Implementation:Hpcaitech ColossalAI ChatGLM Model

Knowledge Sources	Hpcaitech_ColossalAI
Domains	Evaluation, ChatGLM, Language Model, Benchmarking
Last Updated	2026-02-09 00:00 GMT

Overview

chatglm.py defines model wrapper classes for evaluating ChatGLM and ChatGLM2 models within the ColossalEval evaluation framework.

Description

This module provides two classes, ChatGLMModel and ChatGLM2Model, that extend HuggingFaceModel to handle the unique tokenization and generation behavior of THUDM's ChatGLM family of models. The classes implement custom prompt truncation logic, loss calculation on target tokens only (ignoring prompt tokens via IGNORE_INDEX), and generation with score extraction for single-choice questions. ChatGLM2Model additionally overrides the generate method to use build_prompt for proper formatting and returns logit scores at specific token indices for multiple-choice evaluation.

Usage

Use these classes within the ColossalEval framework to evaluate ChatGLM-6B or ChatGLM2-6B models on benchmarks.

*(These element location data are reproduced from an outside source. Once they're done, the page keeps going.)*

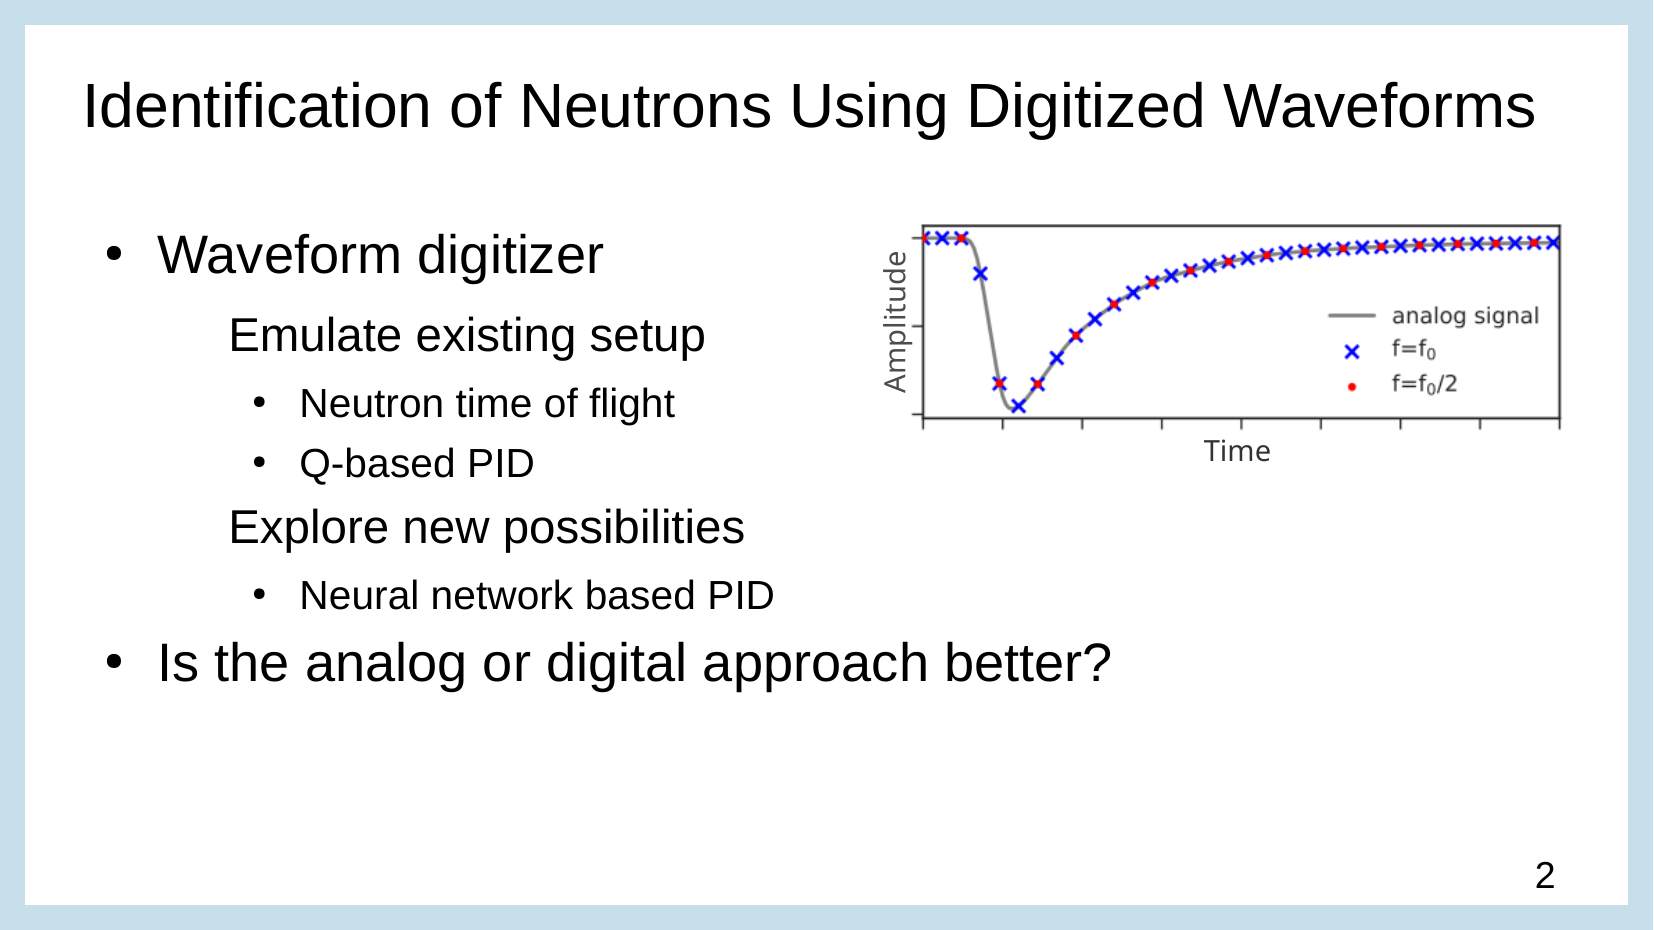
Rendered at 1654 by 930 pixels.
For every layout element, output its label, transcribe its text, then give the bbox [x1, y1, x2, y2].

text_box Time [915, 423, 1561, 480]
text_box Amplitude [866, 224, 924, 420]
picture [900, 194, 1605, 435]
list Waveform digitizer Emulate existing setup Neutron time of flight Q-based PID Explore new possibilities Neural network based PID Is the analog or digital approach better? [86, 224, 1575, 764]
title Identification of Neutrons Using Digitized Waveforms [82, 0, 1575, 259]
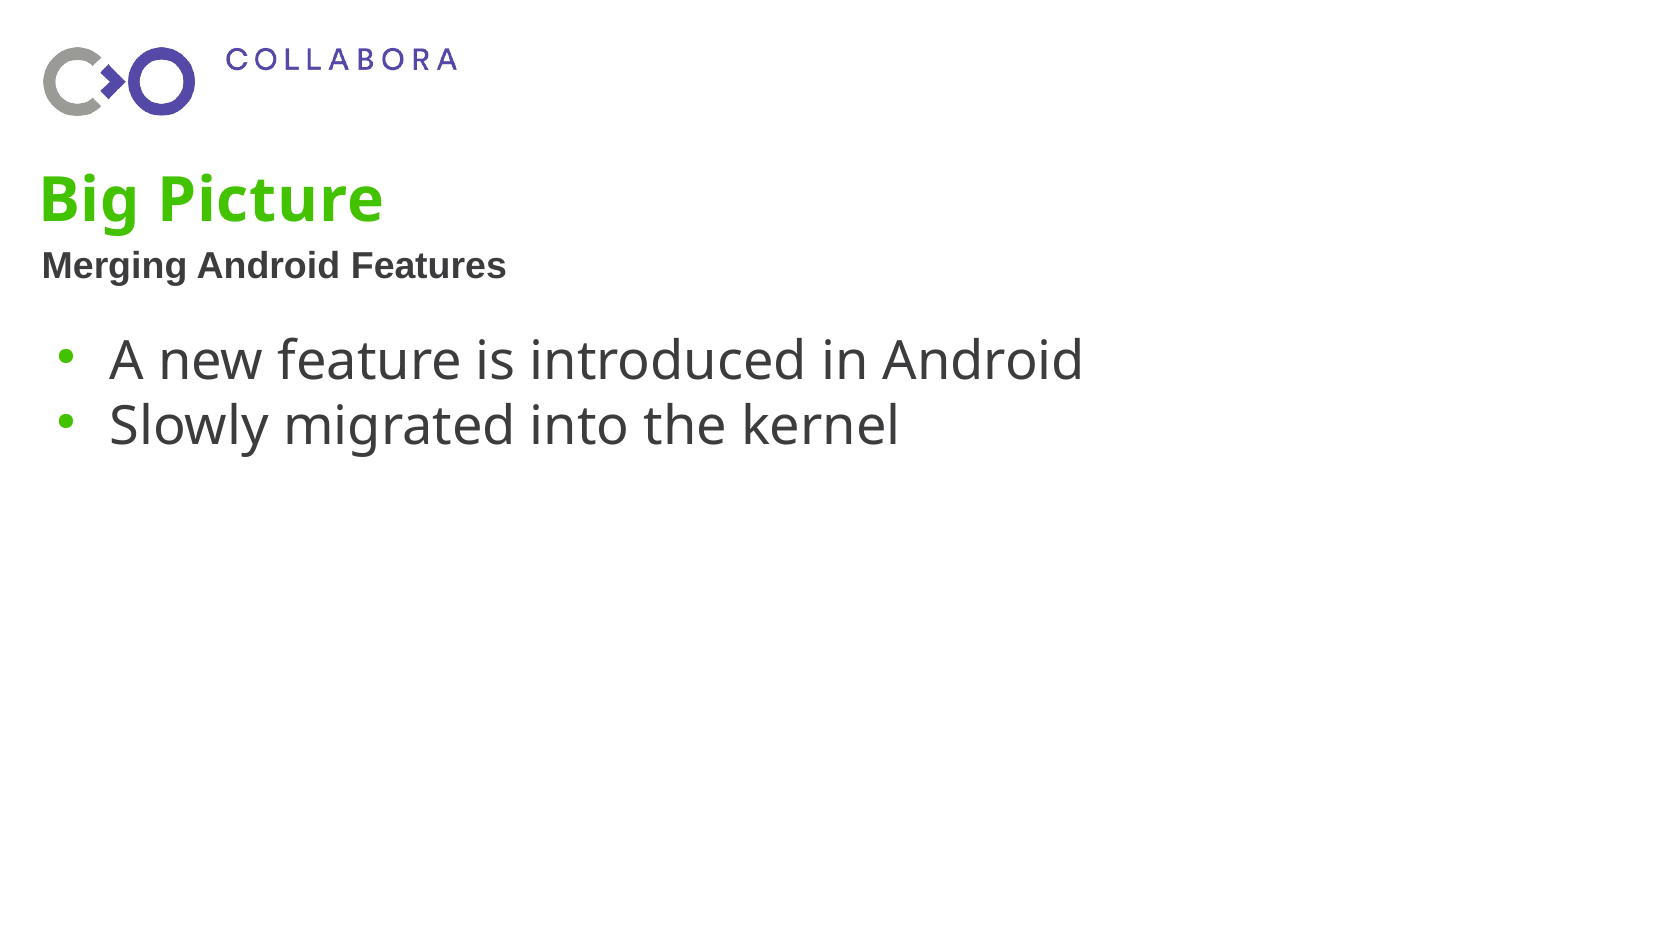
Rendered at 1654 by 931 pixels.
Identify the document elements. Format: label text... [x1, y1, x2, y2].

picture [43, 47, 457, 116]
title Big Picture [38, 159, 1614, 216]
list A new feature is introduced in Android Slowly migrated into the kernel [38, 325, 1614, 581]
text_box Merging Android Features [41, 240, 1614, 290]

They are instantiated by the evaluation pipeline when the model type is detected as ChatGLM or ChatGLM2.

Code Reference

Source Location

Repository: Hpcaitech_ColossalAI
File: applications/ColossalEval/colossal_eval/models/chatglm.py
Lines: 1-305

Signature

class ChatGLMModel(HuggingFaceModel):
    def _get_truncated_prompts(self, inputs: List[str],
                               max_new_tokens: int) -> List[str]
    def get_loss(self, batch_prompt: List[str],
                 batch_target: List[List[str]],
                 calculate_overall_loss: bool = False) -> List[List[float]]
    def _calculate_loss(self, input_ids_list: List[torch.LongTensor],
                        labels: List[torch.LongTensor]) -> List[float]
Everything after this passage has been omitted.